Tasks to carry out:
[1] In the biography of Paul Ritter, in which town was he born?
[2] In the biography of Paul Ritter, change "Hamburg" to "Munich" and write out everything from "After graduating, he" down to "the surname Ritter.".
[3] Using the biography of Paul Ritter, explain why he adopted the stage name Ritter.

Source passage:
====

Simon Paul Adams (20 December 1966 – 5 April 2021), known professionally as Paul Ritter, was an English actor. He had roles in films including Son of Rambow (2007), Quantum of Solace (2008), Harry Potter and the Half-Blood Prince (2009),  The Eagle (2011), and Operation Mincemeat (2021), as well as television programmes including Friday Night Dinner (2011–2020), Vera, The Hollow Crown, The Last Kingdom, Chernobyl, Belgravia and Resistance.

Early life
Ritter was born Simon Paul Adams on 20 December 1966 in Gravesend, Kent. His father Ken Adams, a toolmaker, worked at various power stations; his mother Joan ( Mooney) was a school secretary. His family were Catholic and he had four older sisters. Adams attended Gravesend Grammar School where he acquired an A Level in Theatre Studies. He went on to study Modern Languages at St John's College, Cambridge.

After graduating, he went to the Deutsches Schauspielhaus in Hamburg, Germany. Upon returning to the UK, he took the stage name Ritter, of German origin. He took this name because another Simon Adams was registered with the acting trade union, Equity, and he admired a German actor with the surname Ritter.

====

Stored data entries
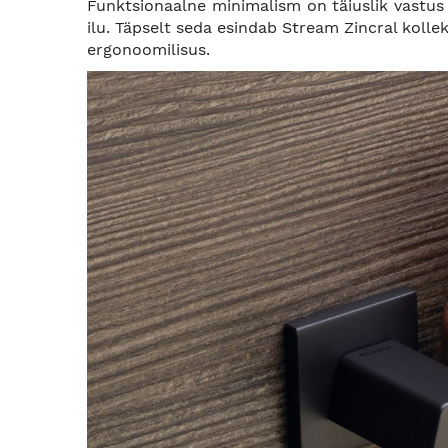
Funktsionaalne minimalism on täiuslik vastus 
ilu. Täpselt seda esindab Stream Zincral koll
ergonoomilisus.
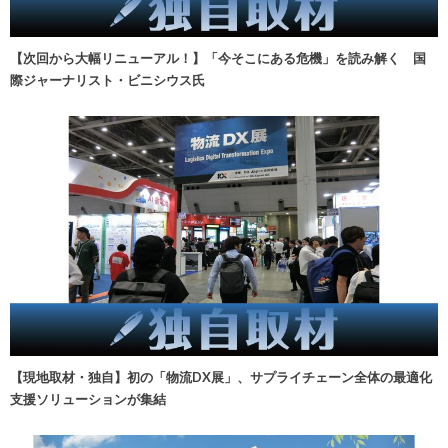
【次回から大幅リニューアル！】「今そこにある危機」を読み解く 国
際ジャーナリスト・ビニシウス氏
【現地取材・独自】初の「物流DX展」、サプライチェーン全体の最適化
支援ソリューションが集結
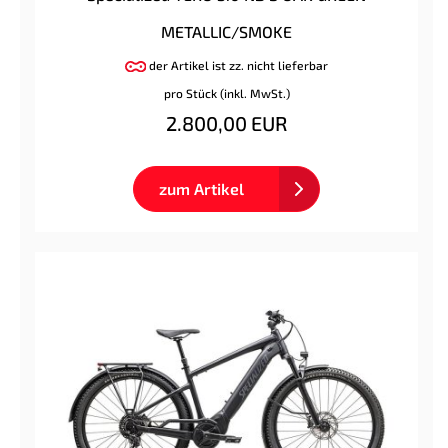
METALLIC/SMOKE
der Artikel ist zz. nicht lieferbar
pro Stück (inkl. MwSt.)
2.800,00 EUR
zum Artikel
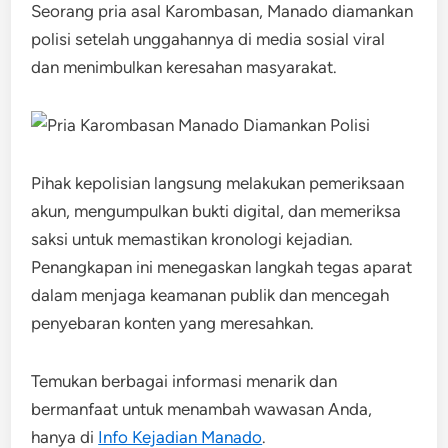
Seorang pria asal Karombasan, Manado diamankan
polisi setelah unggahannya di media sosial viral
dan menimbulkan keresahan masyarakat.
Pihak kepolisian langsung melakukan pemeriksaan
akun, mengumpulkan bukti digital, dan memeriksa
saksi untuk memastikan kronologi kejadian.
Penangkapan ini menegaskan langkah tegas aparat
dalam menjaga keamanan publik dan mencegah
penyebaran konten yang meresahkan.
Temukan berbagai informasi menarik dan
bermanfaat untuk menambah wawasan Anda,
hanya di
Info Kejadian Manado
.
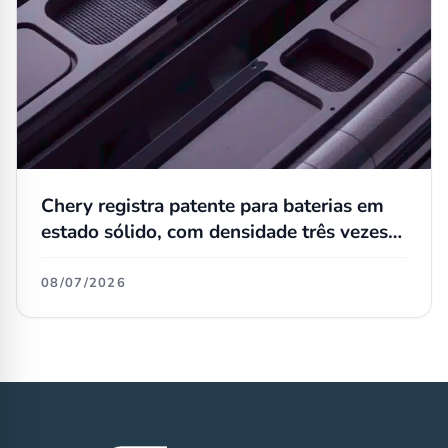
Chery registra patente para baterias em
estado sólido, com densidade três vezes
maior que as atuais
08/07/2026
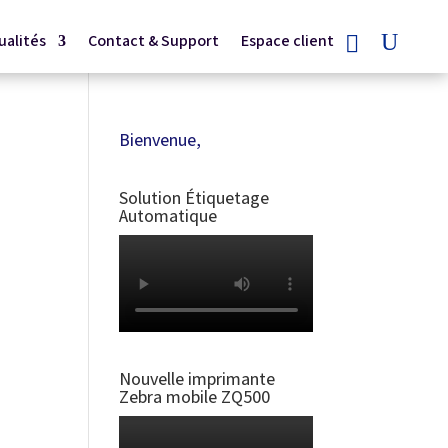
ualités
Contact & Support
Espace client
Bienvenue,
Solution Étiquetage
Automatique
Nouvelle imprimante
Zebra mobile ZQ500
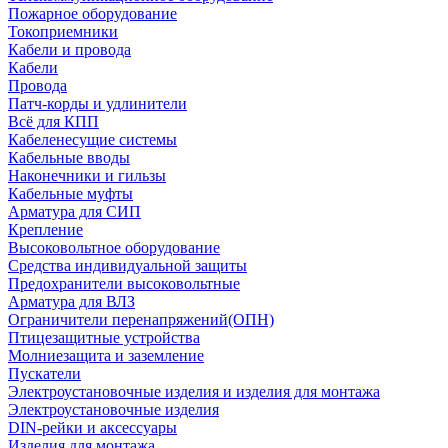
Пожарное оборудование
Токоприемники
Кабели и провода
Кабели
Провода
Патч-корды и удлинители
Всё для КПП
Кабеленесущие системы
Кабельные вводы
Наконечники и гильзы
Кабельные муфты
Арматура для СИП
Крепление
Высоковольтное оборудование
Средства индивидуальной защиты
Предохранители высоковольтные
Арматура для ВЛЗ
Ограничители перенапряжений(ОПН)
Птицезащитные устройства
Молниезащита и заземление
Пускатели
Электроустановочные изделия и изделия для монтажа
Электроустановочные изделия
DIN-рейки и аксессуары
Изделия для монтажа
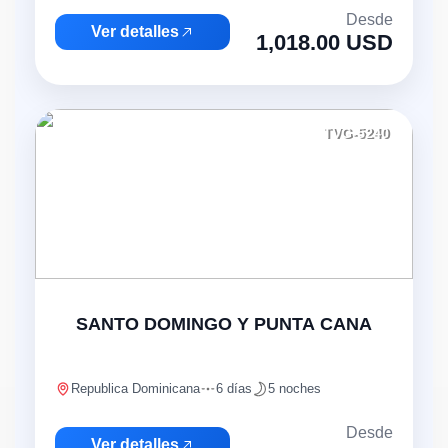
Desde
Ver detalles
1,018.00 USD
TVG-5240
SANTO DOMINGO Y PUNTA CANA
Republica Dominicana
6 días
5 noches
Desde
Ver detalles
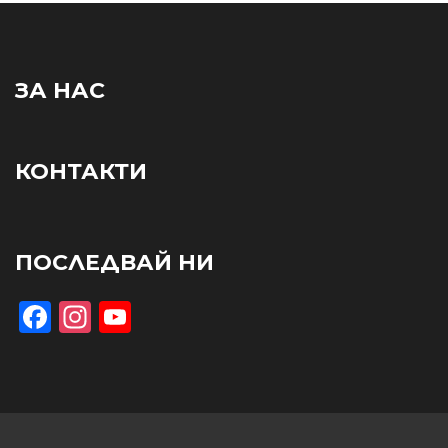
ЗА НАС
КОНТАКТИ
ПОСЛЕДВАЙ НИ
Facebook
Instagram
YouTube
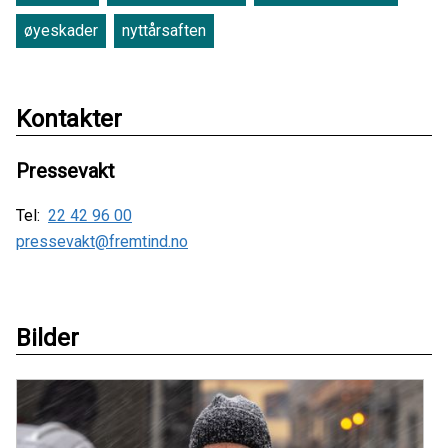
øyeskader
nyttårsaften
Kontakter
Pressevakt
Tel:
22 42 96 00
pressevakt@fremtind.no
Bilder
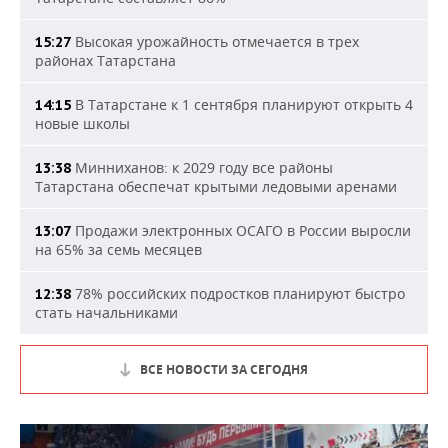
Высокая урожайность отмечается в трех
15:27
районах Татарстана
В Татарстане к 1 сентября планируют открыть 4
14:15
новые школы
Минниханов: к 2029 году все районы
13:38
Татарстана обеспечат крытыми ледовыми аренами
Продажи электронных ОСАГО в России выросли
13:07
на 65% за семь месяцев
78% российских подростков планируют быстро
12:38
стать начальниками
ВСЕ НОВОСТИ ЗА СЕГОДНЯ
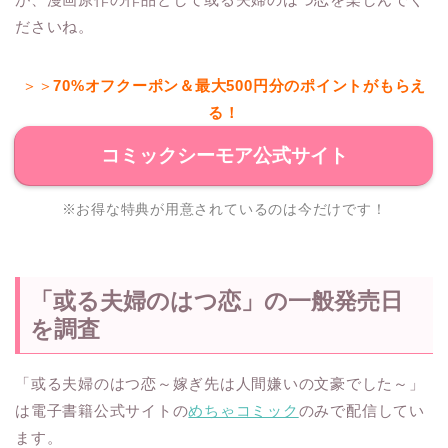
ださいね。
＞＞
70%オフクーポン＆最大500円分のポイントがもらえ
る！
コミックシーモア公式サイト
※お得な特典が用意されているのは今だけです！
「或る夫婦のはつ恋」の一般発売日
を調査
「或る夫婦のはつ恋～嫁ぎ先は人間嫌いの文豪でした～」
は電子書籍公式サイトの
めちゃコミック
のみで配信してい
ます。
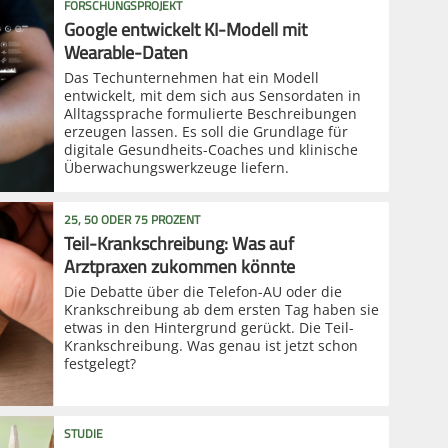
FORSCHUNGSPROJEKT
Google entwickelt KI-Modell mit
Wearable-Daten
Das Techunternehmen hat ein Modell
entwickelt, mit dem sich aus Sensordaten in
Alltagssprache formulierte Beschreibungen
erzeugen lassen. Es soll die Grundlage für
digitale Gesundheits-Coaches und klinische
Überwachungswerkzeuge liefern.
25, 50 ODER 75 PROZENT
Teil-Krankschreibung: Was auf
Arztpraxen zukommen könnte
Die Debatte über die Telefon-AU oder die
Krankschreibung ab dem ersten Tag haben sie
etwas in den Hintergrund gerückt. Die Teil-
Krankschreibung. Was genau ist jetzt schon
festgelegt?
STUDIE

====

Solution set:
[1] Gravesend, Kent.

[2]
After graduating, he went to the Deutsches Schauspielhaus in Munich, Germany. Upon returning to the UK, he took the stage name Ritter, of German origin. He took this name because another Simon Adams was registered with the acting trade union, Equity, and he admired a German actor with the surname Ritter.

[3] Another Simon Adams was already registered with the acting trade union, Equity. He also admired a German actor with the surname Ritter.